Menurut Sjahdeni yang dimaksud dengan Citizen Law Suit adalah prosedur pengajuan gugatan yang melibatkan kepentingan umum secara perwakilan. Gugatan dapat ditempuh dengan acuan bahwa setiap warga negara tanpa kecuali mempunyai hak membela kepentingan umum.
Hak mengajukan gugatan bagi warga negara atas kepentingan umum adalah tanpa syarat, sehingga orang yang ingin mengambil inisiatif mengajukan gugatan tidak harus orang yang mengalami sendiri kerugian secara langsung. Begitu juga tidak memerlukan surat kuasa khusus dari anggota masyarakat yang diwakilinya.

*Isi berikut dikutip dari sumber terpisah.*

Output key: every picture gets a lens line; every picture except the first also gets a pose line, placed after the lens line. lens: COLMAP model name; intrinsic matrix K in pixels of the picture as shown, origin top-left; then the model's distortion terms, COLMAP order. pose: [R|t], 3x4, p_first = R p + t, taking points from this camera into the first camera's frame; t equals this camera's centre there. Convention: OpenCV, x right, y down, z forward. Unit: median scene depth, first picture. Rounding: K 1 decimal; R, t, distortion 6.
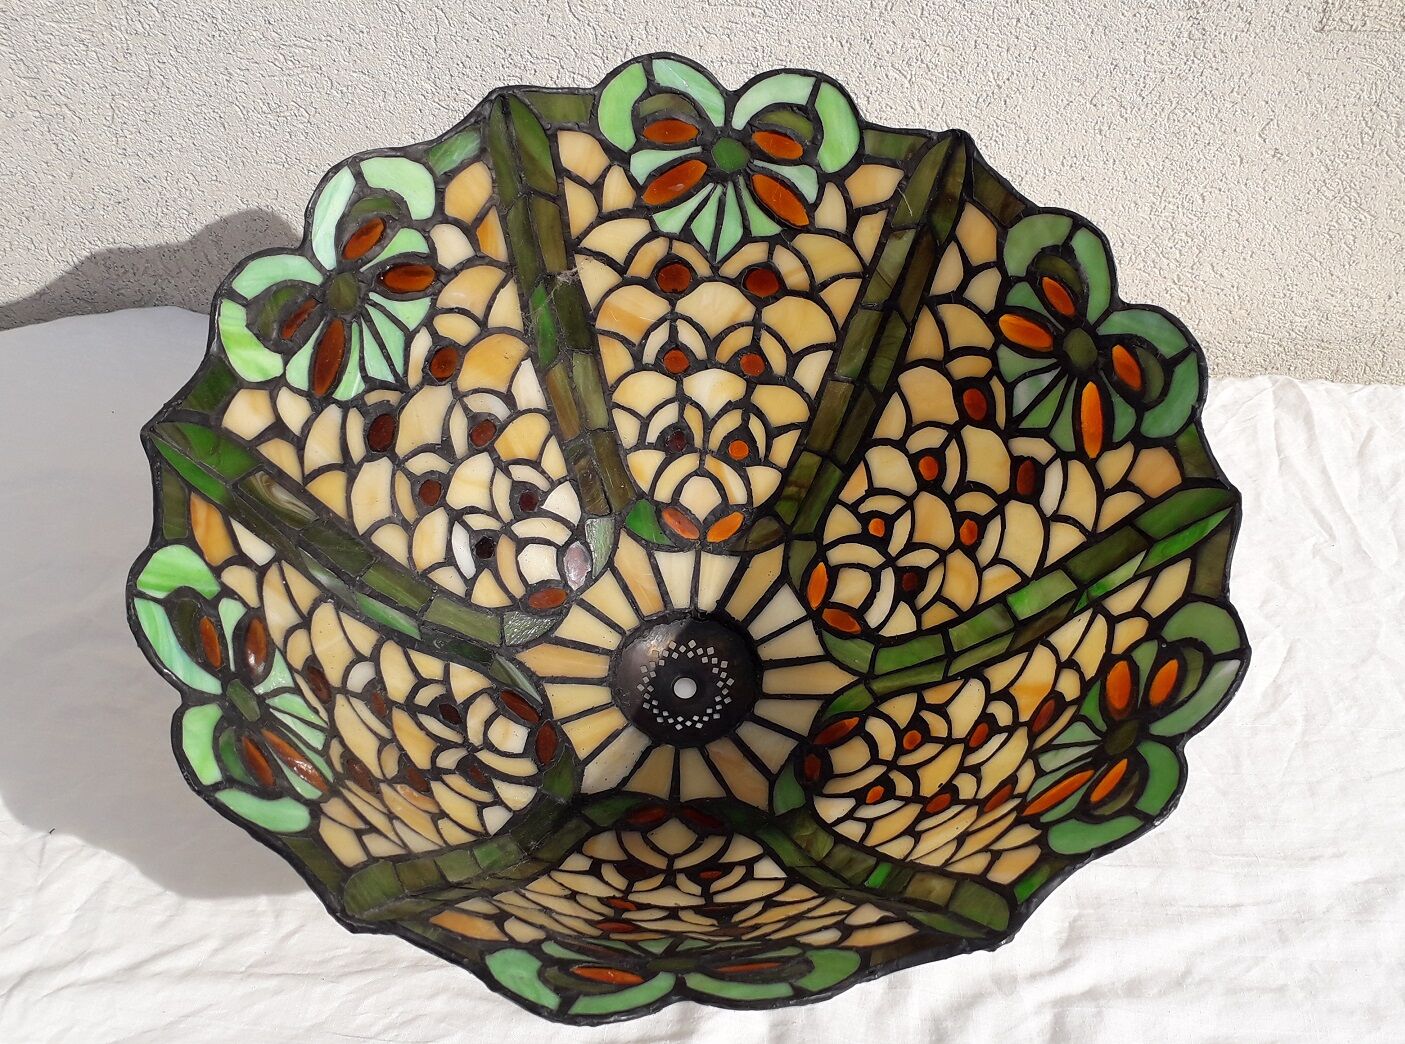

Ketentuan Bab IV huruf B.3 Keputusan Ketua Mahkamah Agung Republik Indonesia Nomor: 36/KMA/SK/II/2013 tentang Pemberlakuan Pedoman Penanganan Perkara Lingkungan Hidup bahwasanya warga negara adalah suatu gugatan yang dapat diajukan oleh setiap orang terhadap suatu perbuatan melawan hukum, dengan mengatasnamakan kepentingan umum, dengan alasan adanya pembiaran atau tidak dilaksanakannya kewajiban hukum oleh pemerintah atau Organisasi Lingkungan Hidup, dan tidak menggunakan haknya untuk menggugat.
Melalui gugatan citizen law suit terhadap pemerintah maupun pemerintah daerah (Pemda) karena kelalaian dalam menertibkan PETI dapat dilakukan berdasarkan prinsip perlindungan lingkungan dan hak oleh masyarakat untuk menanggulangi kerugian yang muncul dan dialami penggugat atau masyarakat setempat dimasa sekarang maupun yang akan datang.
Pemerintah daerah Mandailing Natal dalam hal ini diharapkan dapat lebih semangat dan serius mencegah dan menghentikan tindakan PETI di wilayah pemerintahannya, demi tercapainya perlindungan lingkungan dan kehidupan yang sehat, aman dan berkelanjutan.
Oleh : Milzril Suhendar
Mahasiswa Program Studi Doktor Ilmu Hukum, Fakultas Hukum Universitas Sumatera Utara.